== 課題文 ==
COLUMN 2022.6.9

2021年度、利用アーティストへの還元額はついに98億円に。2012年のサービス開始から、今のTuneCore Japanに至るまでの軌跡。

先日、Wanoグループの音楽デジタルディストリビューションサービスTuneCore Japanが、2021年度のアーティストへの還元額が約98億円(前年比137%)となったことを発表しました。2012年のサービス開始後、大きな成長を遂げるTuneCore Japanですが、ここに至るまでの道はどんなものだったのでしょうか?TuneCore Japanのプロダクトリードの山本と、WanoでTuneCore JapanのPdM(プロダクトマネジャー)を務める佐多に、これまでの取り組みと2022年の展望について聞きました。

第一のターニングポイントは、2015年頃のストリーミングサービスの上陸

2015年にTuneCore Japanに入社して以来、ずっとサービスの成長に関わってきた山本。一つ目のターニングポイントは、2015年頃だと言います。

「2015年から2016年にかけて、Apple MusicやSpotifyなどのストリーミングサービスが日本に続々と上陸し、アーティスト側にもユーザー側にも“ストリーミングで音楽を聞く”という概念が浸透していきました。」
===
◆ **取り組む課題 1**: 課題文によると、TuneCore Japanの2021年度のアーティストへの還元額は約いくらですか。
◆ **取り組む課題 2**: 課題文に出てくる西暦年をすべて挙げなさい。
◆ **取り組む課題 3**: 課題文のうち、「2015年にTuneCore」で始まり「概念が浸透していきました。」」に至るまでの部分を書き写しなさい。
ここに示す項目は、課題文とは別の出典から取ったものです。
== 提示資料 ==
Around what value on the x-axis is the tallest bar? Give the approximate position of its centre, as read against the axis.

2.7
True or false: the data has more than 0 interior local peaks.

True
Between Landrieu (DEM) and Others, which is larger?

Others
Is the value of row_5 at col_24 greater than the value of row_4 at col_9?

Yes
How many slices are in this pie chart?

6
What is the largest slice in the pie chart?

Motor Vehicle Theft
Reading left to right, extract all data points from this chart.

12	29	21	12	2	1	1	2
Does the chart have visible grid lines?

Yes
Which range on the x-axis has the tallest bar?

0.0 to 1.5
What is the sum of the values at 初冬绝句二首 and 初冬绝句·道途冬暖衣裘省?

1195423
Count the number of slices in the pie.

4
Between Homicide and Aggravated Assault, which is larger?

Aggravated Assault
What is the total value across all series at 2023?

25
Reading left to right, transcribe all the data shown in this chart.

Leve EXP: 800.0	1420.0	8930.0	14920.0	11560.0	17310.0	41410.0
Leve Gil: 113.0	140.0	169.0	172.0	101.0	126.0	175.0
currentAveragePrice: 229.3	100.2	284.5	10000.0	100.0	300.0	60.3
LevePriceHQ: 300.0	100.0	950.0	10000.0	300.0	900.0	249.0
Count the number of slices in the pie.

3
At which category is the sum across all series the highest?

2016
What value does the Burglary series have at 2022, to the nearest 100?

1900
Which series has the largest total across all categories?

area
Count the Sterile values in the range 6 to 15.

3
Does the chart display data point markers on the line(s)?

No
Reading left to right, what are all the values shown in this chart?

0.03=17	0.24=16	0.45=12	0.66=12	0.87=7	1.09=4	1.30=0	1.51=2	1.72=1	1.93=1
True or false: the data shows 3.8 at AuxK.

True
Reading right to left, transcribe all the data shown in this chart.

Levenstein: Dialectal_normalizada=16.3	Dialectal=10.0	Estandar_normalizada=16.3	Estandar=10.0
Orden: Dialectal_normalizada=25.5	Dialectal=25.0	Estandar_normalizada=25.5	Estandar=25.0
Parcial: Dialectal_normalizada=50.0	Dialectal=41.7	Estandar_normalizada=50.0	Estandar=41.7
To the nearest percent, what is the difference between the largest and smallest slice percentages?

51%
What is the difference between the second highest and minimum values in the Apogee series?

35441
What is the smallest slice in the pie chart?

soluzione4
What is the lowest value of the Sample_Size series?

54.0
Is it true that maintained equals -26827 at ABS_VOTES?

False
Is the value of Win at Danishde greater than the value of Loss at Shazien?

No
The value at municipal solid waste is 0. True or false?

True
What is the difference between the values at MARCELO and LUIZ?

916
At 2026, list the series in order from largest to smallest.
===
◆ **解答 1**: 約98億円です。

◆ **解答 2**: 2012年、2015年、2016年、2021年、2022年

◆ **解答 3**:
2015年にTuneCore Japanに入社して以来、ずっとサービスの成長に関わってきた山本。一つ目のターニングポイントは、2015年頃だと言います。

「2015年から2016年にかけて、Apple MusicやSpotifyなどのストリーミングサービスが日本に続々と上陸し、アーティスト側にもユーザー側にも“ストリーミングで音楽を聞く”という概念が浸透していきました。」